Friday, February 27, 2009

Feeling Subservient

I really love my new job, and I like one of the girls I work with.  Her name is Emily.  But the other one is one of those type A nurses who complains about dust! You know the kind of person who has to have everything around them almost perfect and wants "YOU" to be just like them. And that little person inside me just wants to throw clothes on the floor out of spite.  

Not literally but I really don't want to do anything she says just to show her who's boss.  I have more qualifications than she does in this job, but Emily practically worships her.  And so I feel like a third leg when I'm working with the two of them because they talk to each other and I'm not truly included.

We interviewed a girl for a PRN part time position today.  I was told several days before this interview that there were a certain sub-set of questions that the director wanted asked, yet I wasn't included in what the questions were,  and as I sat there (I was informed that I was to be a part of this interview process even though I obviously wasn't truly a "part of it"), both of my co-workers kept asking all kinds of questions of this girl, basically leaving me out.  Oh yeah, they looked at me at the end of the interview and asked me if I had anything to add!  I said......"Nope, looks like you two covered it".  

I don't feel I should bring up my feelings to them because it won't help the situation, but I can't help feel a bit put off because there are only the three of us running the joint and I can't help it if I feel like I'm Cinderella.

That's kind of what Connie treats me like................Connie is the one I don't really like too much. 

Emily's only 25 or 26 years old, and is running  our rehab and she too has less qualifications than I do.  It's hard on my ego.  I just keep holding my tongue.

My honey gets to hear the run down of my feelings all the time and he advises me to sit quietly and add only when I have something to add, and in the meantime, just be subservient. I have a really hard time with that, but I feel he's right.

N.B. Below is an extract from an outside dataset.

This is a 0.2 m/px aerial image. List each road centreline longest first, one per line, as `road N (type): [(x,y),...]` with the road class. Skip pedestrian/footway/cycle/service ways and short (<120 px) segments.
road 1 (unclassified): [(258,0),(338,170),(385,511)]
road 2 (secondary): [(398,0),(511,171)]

I don't like it that I'm nearing 50 years old and I'm feeling subservient to a 20 year old and I'm a 14 year Registered Nurse and have a bachelors degree in Exercise Science.  How do you get the respect that should come with your hard work from all the time and energy that goes into your job and diploma?  I don't know.  

2 comments:

Tami said...

I don't know why people do this to others. Why they can't appreciate you for who you are and the knowledge you have to share. Our society seems to be stuck in this youthfull is better kick. It is NOT better, age is what gives us the experience and knowledge they are lacking. Sorry that really sucks to have to sit in the backseat and be left out.

I would go to coffee with you any day :)

Lipstick and Hangnails said...

Thanx for the comment. I have to agree about the age thing. It seems like when I was 18 I kept waiting for society to take me seriously (never mind that I looked about 14). Then I wait into my thirties to get that society confirmation of being smart and it didn't come. Then I get into my forties and it's the youth that are on the "smart" end, who are seen as young, supple and "with it". It seems like I slipped through the cracks sometimes. Oh well.